Goûter, sentir, ressentir: pour une esthétique du goût et de l’odorat (extrait)

A paraître le 10 mars 2016 aux éditions La Martinière, également disponible en traduction chez Abrams Books à partir du 23 mars : Une odyssée des arômes et des parfums, ouvrage collectif de Caroline Champion (philosophie), Annick Le Guérer (histoire) et Brigitte Proust (neurosciences). Je vous livre ici un extrait de l’introduction de mon texte, dédié aux mystérieuses relations entre goût et odorat, en cuisine comme en parfumerie.

Grasse

Si l’une est volatile quand l’autre est masticable, si l’une n’est que vapeur quand l’autre fond sur la langue, odeur et saveur participent d’un univers commun, indissociable, « où la vie afflue et s’agite sans cesse, comme l’air dans le ciel et la mer dans la mer »[1]. Mystérieux et ambivalents, périssables et fugaces, parfums et arômes s’entremêlent et renvoient tant à la sphère gustative qu’olfactive. Épices et aromates, ces « condiments de la gourmandise », ne sont-ils pas à l’origine des premiers parfums ?[2]

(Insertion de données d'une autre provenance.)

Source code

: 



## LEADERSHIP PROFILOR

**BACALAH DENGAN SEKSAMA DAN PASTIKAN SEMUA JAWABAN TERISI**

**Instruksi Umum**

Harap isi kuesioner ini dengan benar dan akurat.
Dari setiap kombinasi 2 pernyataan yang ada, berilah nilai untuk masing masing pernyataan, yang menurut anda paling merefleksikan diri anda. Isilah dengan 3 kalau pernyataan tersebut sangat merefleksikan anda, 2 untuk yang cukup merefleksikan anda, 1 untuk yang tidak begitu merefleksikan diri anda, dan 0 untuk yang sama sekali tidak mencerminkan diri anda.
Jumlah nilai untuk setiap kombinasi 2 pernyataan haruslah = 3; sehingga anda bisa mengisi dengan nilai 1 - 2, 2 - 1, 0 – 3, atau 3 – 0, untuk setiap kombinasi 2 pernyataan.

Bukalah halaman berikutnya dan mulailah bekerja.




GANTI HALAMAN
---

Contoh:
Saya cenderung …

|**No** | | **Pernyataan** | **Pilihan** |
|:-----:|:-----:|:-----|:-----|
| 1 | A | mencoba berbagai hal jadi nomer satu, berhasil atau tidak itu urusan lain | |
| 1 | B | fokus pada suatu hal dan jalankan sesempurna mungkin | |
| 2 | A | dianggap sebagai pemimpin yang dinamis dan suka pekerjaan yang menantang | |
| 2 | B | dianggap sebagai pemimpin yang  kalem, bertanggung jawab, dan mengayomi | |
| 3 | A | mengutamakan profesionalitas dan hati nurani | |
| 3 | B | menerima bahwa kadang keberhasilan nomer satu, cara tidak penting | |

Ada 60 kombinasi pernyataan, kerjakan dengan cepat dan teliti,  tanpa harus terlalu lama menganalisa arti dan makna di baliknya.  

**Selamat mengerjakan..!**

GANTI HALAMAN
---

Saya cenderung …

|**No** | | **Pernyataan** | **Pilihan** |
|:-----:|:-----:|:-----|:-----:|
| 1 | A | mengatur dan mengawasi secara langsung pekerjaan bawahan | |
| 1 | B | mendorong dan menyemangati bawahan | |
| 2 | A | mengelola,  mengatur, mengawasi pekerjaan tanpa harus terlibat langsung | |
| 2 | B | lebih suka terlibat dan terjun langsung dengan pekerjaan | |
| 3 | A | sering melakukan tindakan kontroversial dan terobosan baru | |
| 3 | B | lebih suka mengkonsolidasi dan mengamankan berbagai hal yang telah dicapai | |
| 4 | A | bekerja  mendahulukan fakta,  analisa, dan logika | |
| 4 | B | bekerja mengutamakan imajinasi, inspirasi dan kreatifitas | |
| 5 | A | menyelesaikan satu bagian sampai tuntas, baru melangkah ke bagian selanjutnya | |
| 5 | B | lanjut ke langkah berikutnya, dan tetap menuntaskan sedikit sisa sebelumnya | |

Pourtant, alors même que la privation de l’odorat va généralement de pair avec une perte du goût, la science nous rappelle que « les molécules odorantes et les molécules sapides ne sont pas identiques », et que « le système olfactif est physiologiquement distinct du système gustatif »[3]. Mais si toutes les odeurs ne sont pas comestibles, si tous les goûts ne sont pas non plus réductibles à leurs flaveurs, leurs interférences sont multiples, leur con-fusion inévitable. Par l’imaginaire qu’ils déploient et le rapport au monde qu’ils instaurent, goût et odorat « s’allument de reflets réciproques »[4].

Pour des raisons que nous tenterons d’expliciter, le point de contact entre ces deux sens est nécessairement trouble, comme l’horizon qui sépare la mer et le ciel. En permanence, il y a à la fois séparation et identité. Leurs réalités s’apparentent à deux plans détachés par une ligne circulaire, infinie, dont l’observateur est nécessairement le centre. Au dessus de la ligne d’horizon, un monde aérien, évanescent ; au dessous, un univers aquatique, plus dense, plus lourd, mais d’une égale profondeur. Tous deux nous offrent matière de rêve, voyages et vagabondages, dans le temps comme dans l’espace.

Et de même que l’horizon maritime, selon les conditions météorologiques du jour, se montre à nous tantôt par une séparation claire et nette du ciel et de la mer, tantôt comme un fond indécis où la séparation des éléments tend vers l’indécidable ou l’indéterminé, de même le trait qui unit et départage saveurs et odeurs est fondamentalement ambivalent. Il semble reculer sans cesse à mesure que l’on tente de s’en approcher … C’est donc par touches successives, par la mise en perspective de différents points du vue sur cet horizon des sens que nous tenterons d’en saisir la réalité prismatique, naviguant entre les disciplines, circulant entre littérature et sciences humaines.